##### Selected passage

The Police Department had said
that it was waiting for the results of the federal investigation before
proceeding with its own actions with regard to Mr. Garner’s death. But police
officials were forced to initiate disciplinary proceedings against Sergeant
Adonis because of an 18-month statute of limitations dictated by the state’s
Civil Service law, said Stephen Davis, the department’s chief spokesman. Mr.
Davis said the department had filed the internal charges after consulting with
the United States attorney’s office for the Eastern District of New York.
The statute does not apply to
Officer Pantaleo, Mr. Davis said, because federal authorities were reviewing
his conduct and a “criminal aspect exception applies.” The department has
completed its internal inquiry into Officer Pantaleo, he said.
Sergeant Adonis, 38, joined the
Police Department in 2002. She was assigned to the 120th Precinct on the North
Shore of Staten Island at the time of the confrontation with Mr. Garner, on
July 17, 2014, in the Tompkinsville neighborhood. She had been promoted to
sergeant less than a month earlier, on June 25. Her yearlong probation was
extended by six months last year.
On Friday, she was placed on
modified duty, stripped of her gun and badge, and barred from doing street
enforcement, Mr. Davis said.
Portions of the officers’
encounter with Mr. Garner were caught on video. That footage showed Sergeant
Adonis entering the frame as Officer Pantaleo and his colleagues pressed Mr.
Garner onto the sidewalk after taking him to the ground. A second sergeant,
Dhanan Saminath, arrived, though it is not clear when. He was the anticrime
team supervisor.
The encounter occurred on Bay
Street, outside Bay Beauty Supply. The store manager said he heard the female
sergeant say to the officers, “Let up, you got him already.” An officer looked
up but did not let go, the manager said.

##########
##### Excerpted data

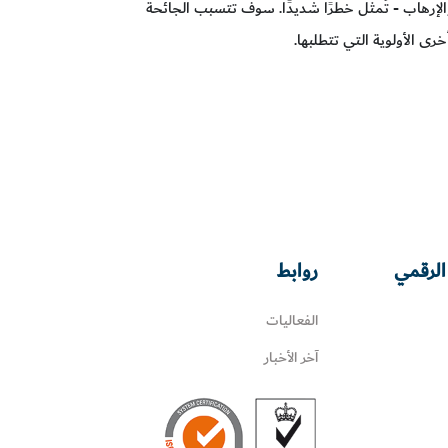
 والإرهاب - تُمثل خطرًا شديدًا. سوف تتسبب الجائحة
ى الأولوية التي تتطلبها.
الرقمي
روابط
الفعاليات
آخر الأخبار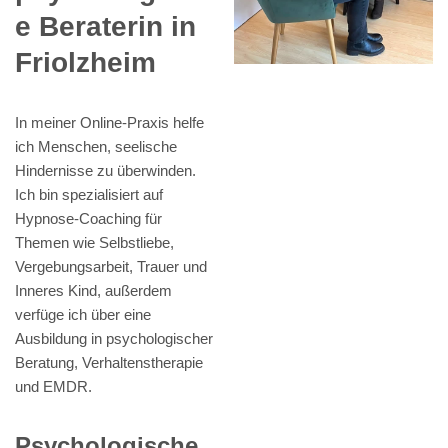
e Beraterin in
Friolzheim
In meiner Online-Praxis helfe
ich Menschen, seelische
Hindernisse zu überwinden.
Ich bin spezialisiert auf
Hypnose-Coaching für
Themen wie Selbstliebe,
Vergebungsarbeit, Trauer und
Inneres Kind, außerdem
verfüge ich über eine
Ausbildung in psychologischer
Beratung, Verhaltenstherapie
und EMDR.
Psychologische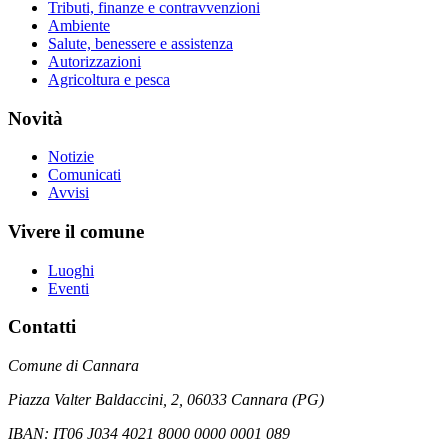
Tributi, finanze e contravvenzioni
Ambiente
Salute, benessere e assistenza
Autorizzazioni
Agricoltura e pesca
Novità
Notizie
Comunicati
Avvisi
Vivere il comune
Luoghi
Eventi
Contatti
Comune di Cannara
Piazza Valter Baldaccini, 2, 06033 Cannara (PG)
IBAN: IT06 J034 4021 8000 0000 0001 089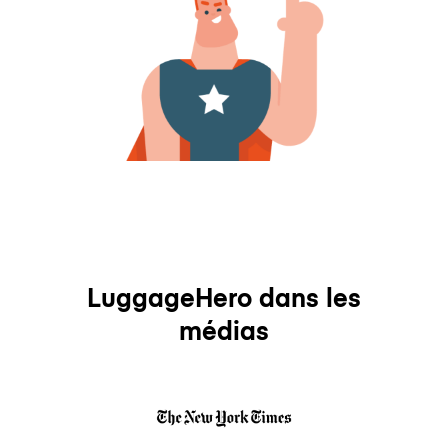
LuggageHero dans les
médias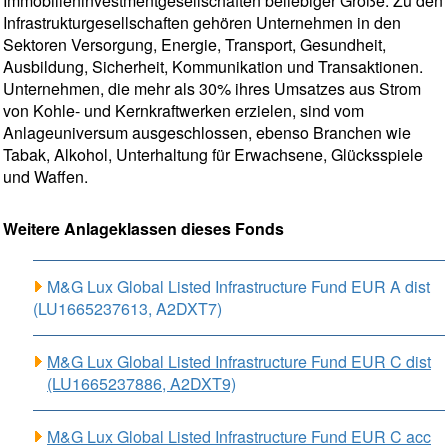
Immobilieninvestmentgesellschaften beliebiger Größe. Zu den
Infrastrukturgesellschaften gehören Unternehmen in den
Sektoren Versorgung, Energie, Transport, Gesundheit,
Ausbildung, Sicherheit, Kommunikation und Transaktionen.
Unternehmen, die mehr als 30% ihres Umsatzes aus Strom
von Kohle- und Kernkraftwerken erzielen, sind vom
Anlageuniversum ausgeschlossen, ebenso Branchen wie
Tabak, Alkohol, Unterhaltung für Erwachsene, Glücksspiele
und Waffen.
Weitere Anlageklassen dieses Fonds
M&G Lux Global Listed Infrastructure Fund EUR A dist
(LU1665237613, A2DXT7)
M&G Lux Global Listed Infrastructure Fund EUR C dist
(LU1665237886, A2DXT9)
M&G Lux Global Listed Infrastructure Fund EUR C acc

##########

## Study questions
A: List every person the news passage on Mr. Garner's death identifies by name.
B: In the news passage on Mr. Garner's death, on what date was Sergeant Adonis promoted to sergeant?
C: Carry the news passage on Mr. Garner's death forward from its final sentence.

## Results of the tasks
A:
Mr. Garner
Sergeant Adonis
Stephen Davis
Officer Pantaleo
Dhanan Saminath

B: June 25, less than a month before the July 17, 2014, confrontation.

C:
At a news conference on Friday,
Sergeant Adonis stood silently with Edward D. Mullins, the head of the
sergeants’ union, as he criticized Police Commissioner William J. Bratton,
calling the charges “political pandering” at the expense of an officer with an
“unblemished record.”
In an interview earlier in the
day, Mr. Mullins said: “Commissioner Bratton bears the full responsibility for
what occurred on Staten Island in the Garner case. He was the commissioner in
charge of a policy, a failed policy, that should never have been. And that
policy being the enforcement of untaxed cigarettes. And if anyone should be put
on modified assignment, it should be him.”
Mr. Mullins said the charges
against Sergeant Adonis were four counts of “failure to supervise” the
situation.
“We don’t hear about the duty
captain,” added Mr. Mullins, who said Sergeant Adonis was assigned to be at a
meeting, not on patrol, and responded at her own initiative, at the time of the
confrontation. “We don’t hear about a borough commander, a zone commander.”
As a practical matter, the
internal case against Sergeant Adonis will be delayed until the federal inquiry
is complete. While the deadline for filing internal charges against other
officers has not passed, Mr. Davis said that none beyond Sergeant Adonis were
“subject to department charges in connection with this at this point.”
Ultimately, a departmental judge
will make a recommendation to Mr. Bratton about how to address the sergeant’s
actions. Punishment could involve termination. As commissioner, Mr. Bratton is
the final arbiter.
In November, the state’s highest
court declined to order the release of transcripts from the grand jury that
considered evidence in the death of Mr. Garner.
Christopher T. Dunn, associate
legal director of the New York Civil Liberties Union, one of the groups that
sought the transcripts, questioned why the federal inquiry was still open. The
matter, he said, is “not a tough call under the federal statute.”
“This is fine and good, but the
much bigger issue is what is happening with Officer Pantaleo,” he said. “There
is ample basis for a federal prosecution, and we see no reason why the Justice
Department needs more time to decide whether to proceed.”
The Justice Department opened its
investigation in December 2014, and it is not unusual for such inquiries to
stretch past a year. Federal law enforcement officials in New York and
Washington said the investigation remained active.